## Stated exercise
Answer these questions from the text on analyst coverage and corporate fraud.
(a) What does the theoretical framework anchor on?
(b) Which factor in the fraud triangle may financial analyst coverage reduce?
(c) Who employs analysts and may have motives that conflict with their role as information intermediaries?

## Page
┌────────
Hypothesis Development

We formulate testable hypotheses by intersecting the aforementioned theoretical framework and institutional setting. The theoretical framework anchors on the fraud triangle, and suggests some of the roles potentially played by analysts. It was also discussed in that section how the existing literature, which focuses on the association between internal governance mechanisms and corporate fraud, yields mixed evidence. The institutional setting highlights factors associated with fraud among Chinese listed firms, and shows that existing empirical studies of China in this area focus more on the effect of internal corporate governance mechanisms. That section also discussed differences in the financial support received from the government by Chinese SOEs and NSOEs, which render the latter more accountable to outside investors.

There are two reasons why financial analyst coverage may contribute to the reduction of the opportunity factor in the fraud triangle. First, analysts have more expertise and experience than individual investors (Lang et al. 2004), allowing them to track firm performance, identify abnormal patterns (Yu 2008), offer early warnings, and even act as whistleblowers (Dyck et al. 2010) about value-destroying managerial misconduct to regulatory authorities and external equity investors. In other words, analysts can alleviate the information asymmetry between managers and investors, which in turn contributes to the reduction of the agency problem (Jensen and Meckling 1976). Second, analysts are considered as social arbiters, qualified to access a firm and its leadership (Wiesenfeld et al. 2008). Therefore, the information provided by analysts reduces, for the shareholders and boards of directors, the complexity and uncertainty associated with appraising managerial performance (Wiersema and Zhang 2011). Assessing managerial performance is difficult because it can be confounded by organizational and environmental factors beyond managerial control (Holmstrom 1982). Analysts can, therefore, essentially facilitate the internal governance mechanism, reducing the agency problem.

There are two reasons why financial analyst coverage may contribute to an increase in the incentives factor in the fraud triangle. First, since analysts have substantial influence over investor opinion and the share price (Givoly and Lakonishok 1979; Frankel et al. 2006), their forecasts place excessive pressure on managers to achieve short-term performance targets (Degeorge et al. 1999) so as to avoid a negative share price response. The pursuit of short-term targets may not necessarily benefit long-run firm value, and managers are more likely to manipulate financial statements when such targets are based on accounting numbers (Watts and Zimmerman 1986). Second, there can be a conflict of interests between analysts’ role as information intermediaries and the motives of the brokerage houses that employ them, since the latter have an underwriting relationship with the firms (Dechow et al. 2000). As such, analysts may be more likely to issue biased forecasts (Veit and Murphy 1996; Baker and Veit 1998; Cote and Goodstein 1999; Michaely and Womack 1999; Hong and Kubik 2003), which would reduce the quality of the information they provide to investors and essentially compromise their function as external monitors.
└────────
## Source material
┌────────
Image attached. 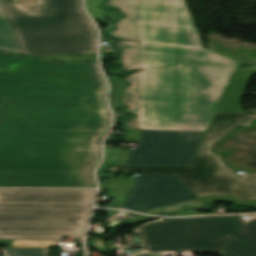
└────────
## Answer to this exercise
(a) The fraud triangle.
(b) The opportunity factor.
(c) The brokerage houses.